- _Exercise aim_
Which lines below include the string "supervisar"? Please show each one.

- _Extracted material_
★ ★ ★ ★

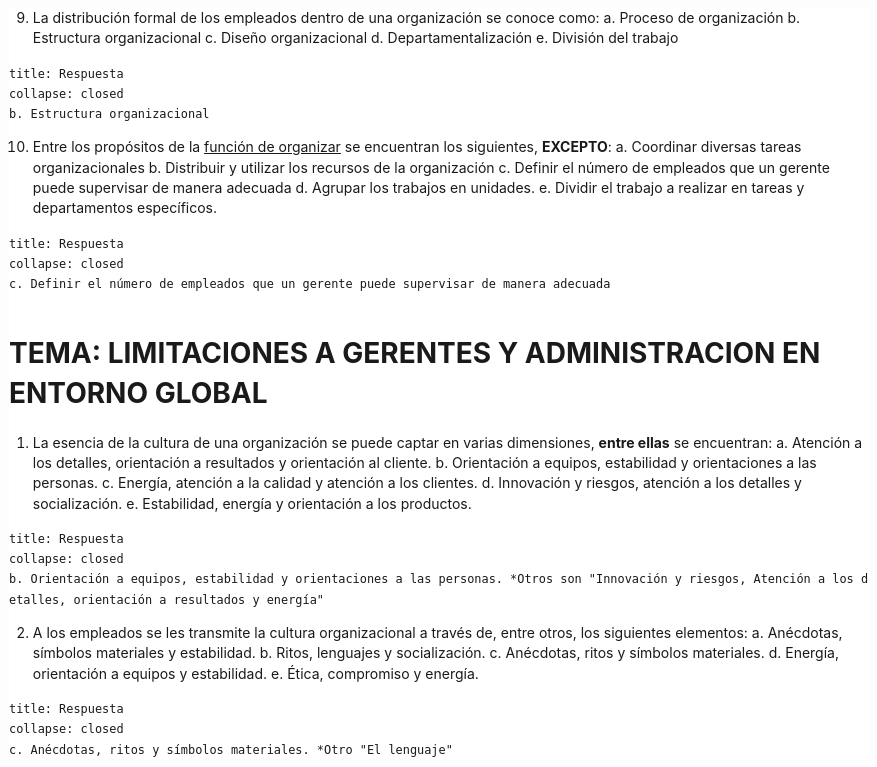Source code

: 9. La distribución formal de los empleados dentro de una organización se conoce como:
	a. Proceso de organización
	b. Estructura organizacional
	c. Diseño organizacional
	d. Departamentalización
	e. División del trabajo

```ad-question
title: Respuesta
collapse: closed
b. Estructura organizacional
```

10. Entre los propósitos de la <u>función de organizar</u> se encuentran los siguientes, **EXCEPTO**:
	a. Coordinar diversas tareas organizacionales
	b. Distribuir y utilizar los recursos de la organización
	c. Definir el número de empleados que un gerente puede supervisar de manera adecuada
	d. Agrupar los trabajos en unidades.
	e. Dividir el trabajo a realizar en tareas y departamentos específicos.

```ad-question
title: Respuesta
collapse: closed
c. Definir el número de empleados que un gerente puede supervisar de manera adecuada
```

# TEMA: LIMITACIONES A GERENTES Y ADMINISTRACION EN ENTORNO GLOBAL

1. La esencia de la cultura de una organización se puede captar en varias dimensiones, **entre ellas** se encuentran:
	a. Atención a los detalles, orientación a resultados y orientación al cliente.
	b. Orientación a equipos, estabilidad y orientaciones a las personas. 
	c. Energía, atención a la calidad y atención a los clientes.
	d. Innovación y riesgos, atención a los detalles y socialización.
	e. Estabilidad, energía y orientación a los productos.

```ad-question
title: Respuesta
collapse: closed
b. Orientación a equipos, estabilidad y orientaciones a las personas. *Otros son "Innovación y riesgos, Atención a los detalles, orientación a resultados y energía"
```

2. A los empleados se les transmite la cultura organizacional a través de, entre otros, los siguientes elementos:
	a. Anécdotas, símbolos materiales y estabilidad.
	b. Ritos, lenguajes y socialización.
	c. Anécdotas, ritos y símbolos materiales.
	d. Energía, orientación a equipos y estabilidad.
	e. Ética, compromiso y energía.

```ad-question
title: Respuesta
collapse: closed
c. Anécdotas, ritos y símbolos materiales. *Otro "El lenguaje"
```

★ ★ ★ ★

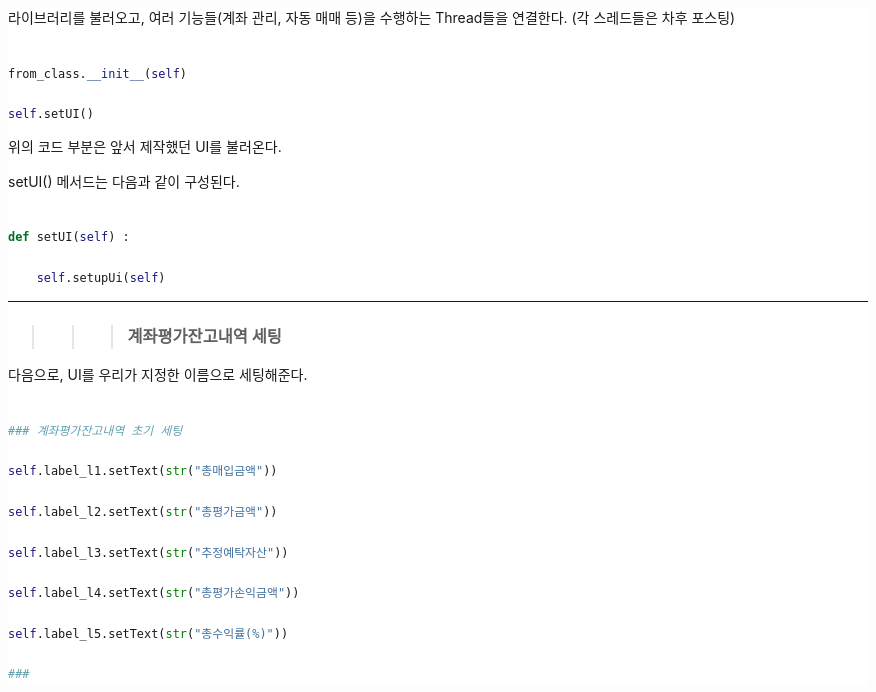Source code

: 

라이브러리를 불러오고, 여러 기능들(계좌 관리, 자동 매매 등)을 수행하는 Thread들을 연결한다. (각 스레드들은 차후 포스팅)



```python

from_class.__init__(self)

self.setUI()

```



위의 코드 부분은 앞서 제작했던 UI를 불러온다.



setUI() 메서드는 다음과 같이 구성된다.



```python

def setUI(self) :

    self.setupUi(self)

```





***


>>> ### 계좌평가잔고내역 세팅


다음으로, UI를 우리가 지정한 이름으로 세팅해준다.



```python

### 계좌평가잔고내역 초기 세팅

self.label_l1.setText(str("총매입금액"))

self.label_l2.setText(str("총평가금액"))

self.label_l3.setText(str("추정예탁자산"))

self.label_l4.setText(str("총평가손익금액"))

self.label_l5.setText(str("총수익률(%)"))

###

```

★ ★ ★ ★

- _Worked solution_
	c. Definir el número de empleados que un gerente puede supervisar de manera adecuada
c. Definir el número de empleados que un gerente puede supervisar de manera adecuada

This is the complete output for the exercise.